ЗАДАНИЕ
Выпишите из приведенного ниже фрагмента документа всех, кто назван в нем студентами НГУ, сохранив порядок упоминания.

ФРАГМЕНТ ДОКУМЕНТА
Геннадий Львович Поспелов обожал Маяковского, Хлебникова, Сельвинского, химик Валентин Михайлович Шульман – поэтов серебряного (в то время едва ли не запрещенного) века в русской поэзии и французского Парнаса. «Вокруг старинного стола в доме Валентина Михайловича, – вспоминала позже Татьяна Янушевич, – мы играли в „Малую Французскую Академию“. В сервировку стола входили листки бумаги и обломки карандашей – их переламывали пополам, если на всех не хватало. Мы писали „пасквили“ и пародии друг на друга и на „маститых“, рисовали карикатуры, особенно любили буриме. Сочиняли „выступления“ о размерах и ритмах, составляли забавную коллекцию вычурных рифм, да много чего, и читали, читали взахлеб стихи разных поэтов, хватая выходящие тогда во множестве сборники, „откапывая“ современников, а главное, шире откатывая назад – до Державина и Ломоносова». Великолепная поэтическая библиотека была собрана химиком член-корреспондентом Академии наук СССР Б. В. Птицыным, сын которого Алексей очень скоро влился в наше стихийное поэтическое сообщество. Стихи писали (и это знание, несомненно, поддерживало нас, по крайней мере, меня точно) академик геолог В. С. Соболев, доктор геолого-минералогических наук палеонтолог А. М. Обут, знаменитые математики А. П. Ершов, А. Д. Ляпунов и многие другие. Хрущевская «оттепель» в стране еще длилась. Лидеры КПСС еще всенародно обещали, что мы вот-вот обгоним США по производству мяса, хлеба и молока, а заодно и промышленных товаров, что советские люди буквально через год-два впадут в неслыханное изобилие, рассосется жилищная проблема, и все такое прочее.
     А почему нет?
     В кафе «Улыбка» на Морском проспекте верилось во многое.
     Нас собралось много. Из самых разных краев. И все мы были разные и с разным багажом знаний. Студенты НГУ Валера Щеглов, Володя Горбенко, Володя Бойков, Таня Янушевич, Леша Птицын, Володя Захаров, Лида Киселева, Володя Штерн, сотрудники научных институтов Женя Вишневский и Слава Журавель, а где-то рядом, кстати, занимался своими делами пока еще незнакомый нам Володя Свиньин. Это он написал до сих пор поминаемые ценителями строки: «Академгородок, городок невелик, невелик золотник, да дорог». Общими были антураж, пейзажи за окном, улицы и дома, окружающие люди, но путь каждого был своим.

ДАННЫЕ
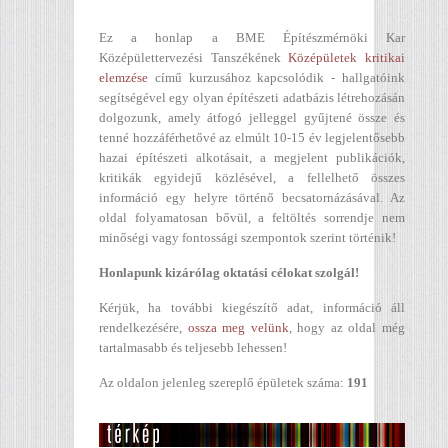
Ez a honlap a BME Építészmérnöki Kar
Középülettervezési Tanszékének
Középületek kritikai
elemzése
című kurzusához kapcsolódik - hallgatóink
segítségével egy olyan építészeti adatbázis létrehozásán
dolgozunk, amely átfogó jelleggel gyűjtené össze és
tenné hozzáférhetővé az elmúlt 10-15 év legjelentősebb
hazai építészeti alkotásait, a megjelent publikációk,
kritikák egyidejű közlésével, a fellelhető összes
információ egy helyre történő becsatornázásával. Az
oldal folyamatosan bővül, a feltöltés sorrendje nem
minőségi vagy fontossági szempontok szerint történik!
Honlapunk kizárólag oktatási célokat szolgál!
Kérjük, ha további kiegészítő adat, információ áll
rendelkezésére,
ossza meg velünk
, hogy az oldal még
tartalmasabb és teljesebb lehessen!
Az oldalon jelenleg szereplő épületek száma:
191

ОТВЕТ
Валера Щеглов, Володя Горбенко, Володя Бойков, Таня Янушевич, Леша Птицын, Володя Захаров, Лида Киселева, Володя Штерн.